--- START OF Supplied data ---

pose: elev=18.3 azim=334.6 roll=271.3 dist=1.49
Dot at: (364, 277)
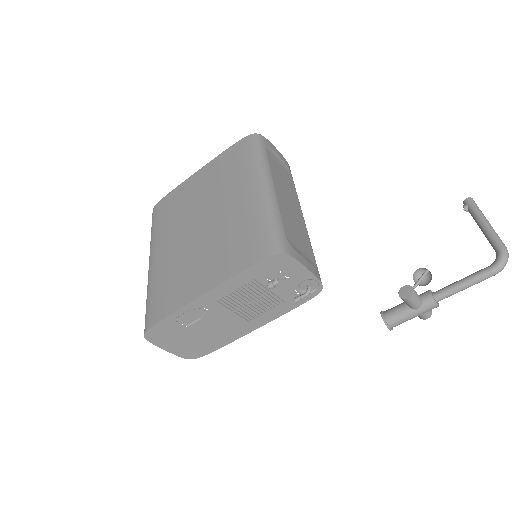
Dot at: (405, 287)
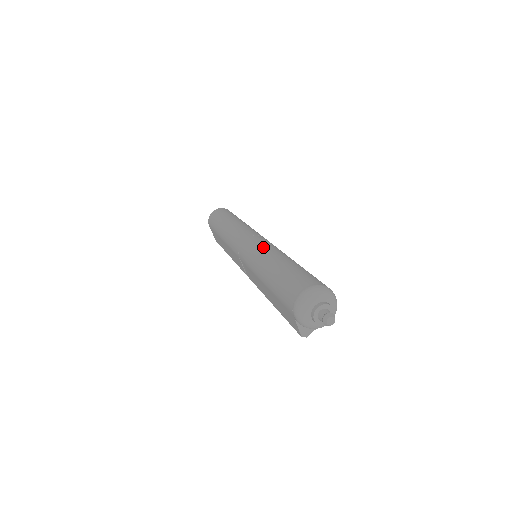
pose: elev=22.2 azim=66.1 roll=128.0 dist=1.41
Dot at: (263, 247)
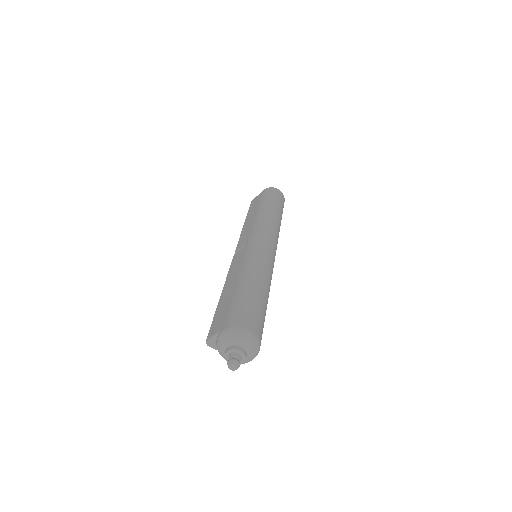
Dot at: (269, 264)
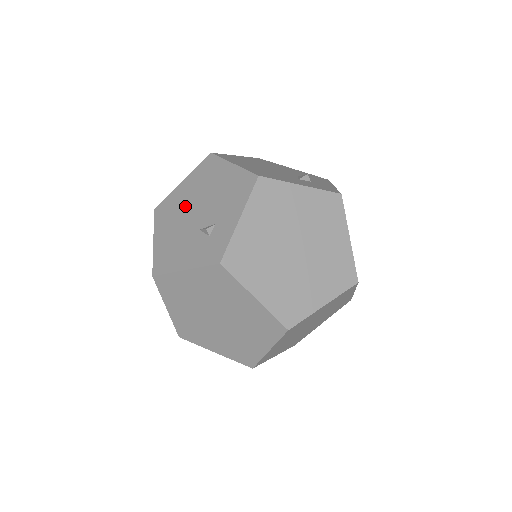
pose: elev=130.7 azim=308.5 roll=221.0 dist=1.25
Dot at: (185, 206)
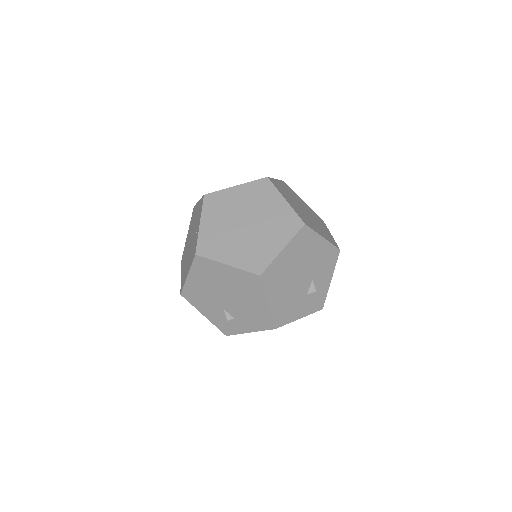
Dot at: (221, 285)
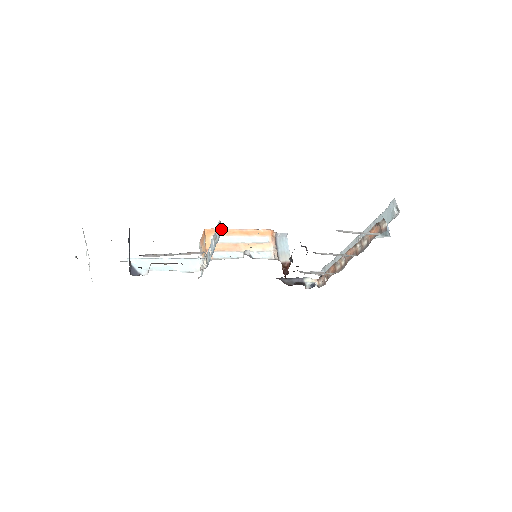
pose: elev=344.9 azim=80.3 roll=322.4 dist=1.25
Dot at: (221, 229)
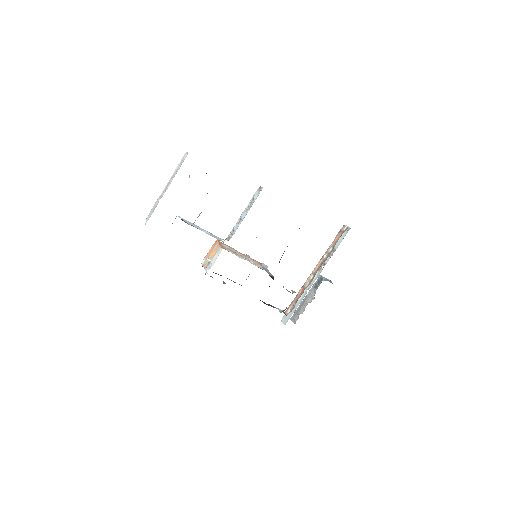
Dot at: (261, 190)
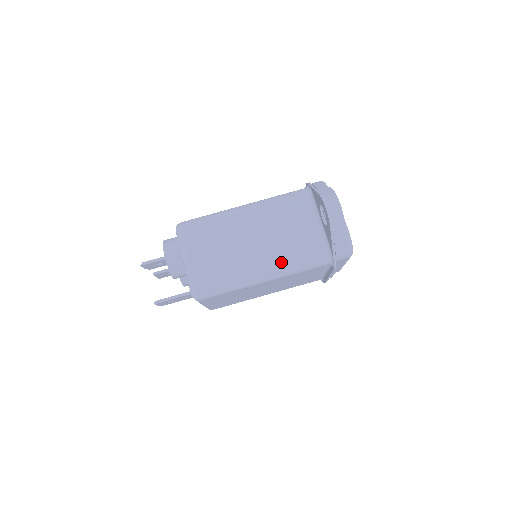
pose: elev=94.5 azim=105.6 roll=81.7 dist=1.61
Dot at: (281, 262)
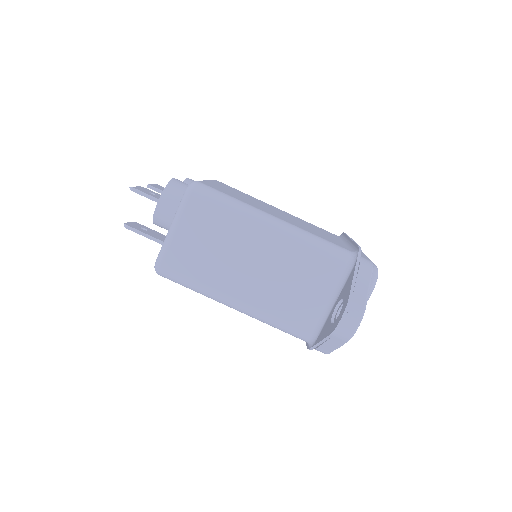
Dot at: (262, 309)
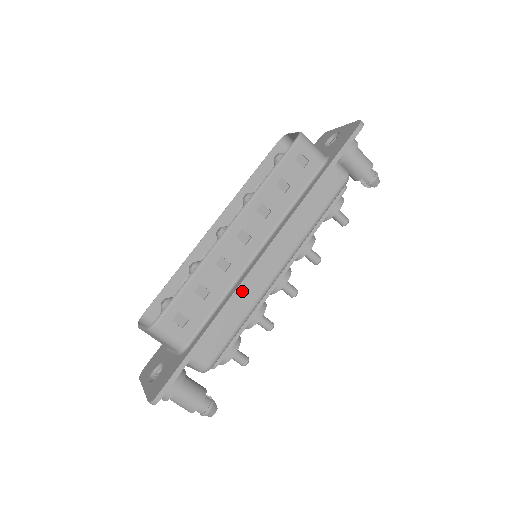
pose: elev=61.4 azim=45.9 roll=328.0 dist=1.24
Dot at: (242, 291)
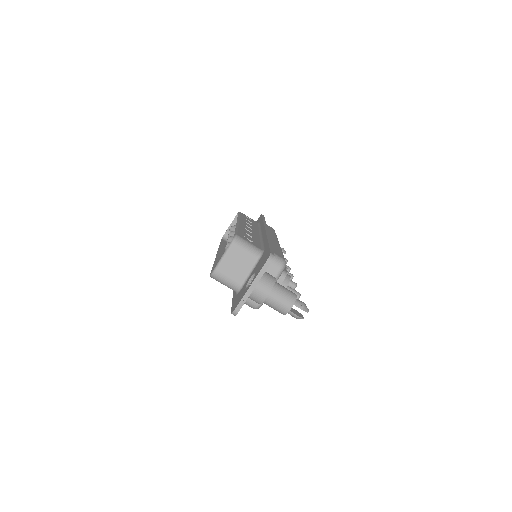
Dot at: occluded
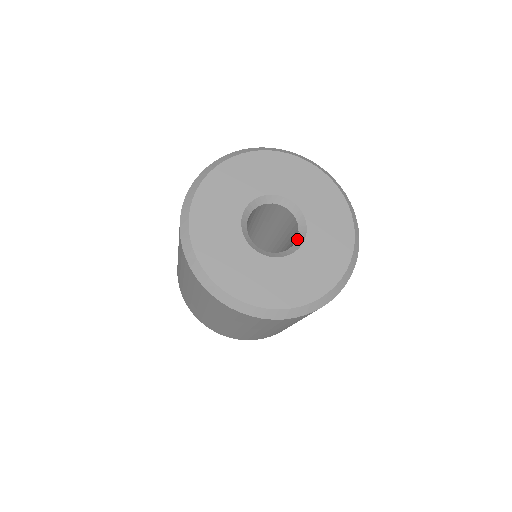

--- END OF Supplied data ---

Copy out every line above as it appears, leaving out the pictures.

pose: elev=18.3 azim=334.6 roll=271.3 dist=1.49
Dot at: (364, 277)
Dot at: (405, 287)
pose: elev=22.2 azim=66.1 roll=128.0 dist=1.41
Dot at: (263, 247)
Dot at: (269, 264)
pose: elev=130.7 azim=308.5 roll=221.0 dist=1.25
Dot at: (185, 206)
Dot at: (221, 285)
pose: elev=344.9 azim=80.3 roll=322.4 dist=1.25
Dot at: (221, 229)
Dot at: (261, 190)
pose: elev=94.5 azim=105.6 roll=81.7 dist=1.61
Dot at: (281, 262)
Dot at: (262, 309)
pose: elev=61.4 azim=45.9 roll=328.0 dist=1.24
Dot at: (242, 291)
Dot at: occluded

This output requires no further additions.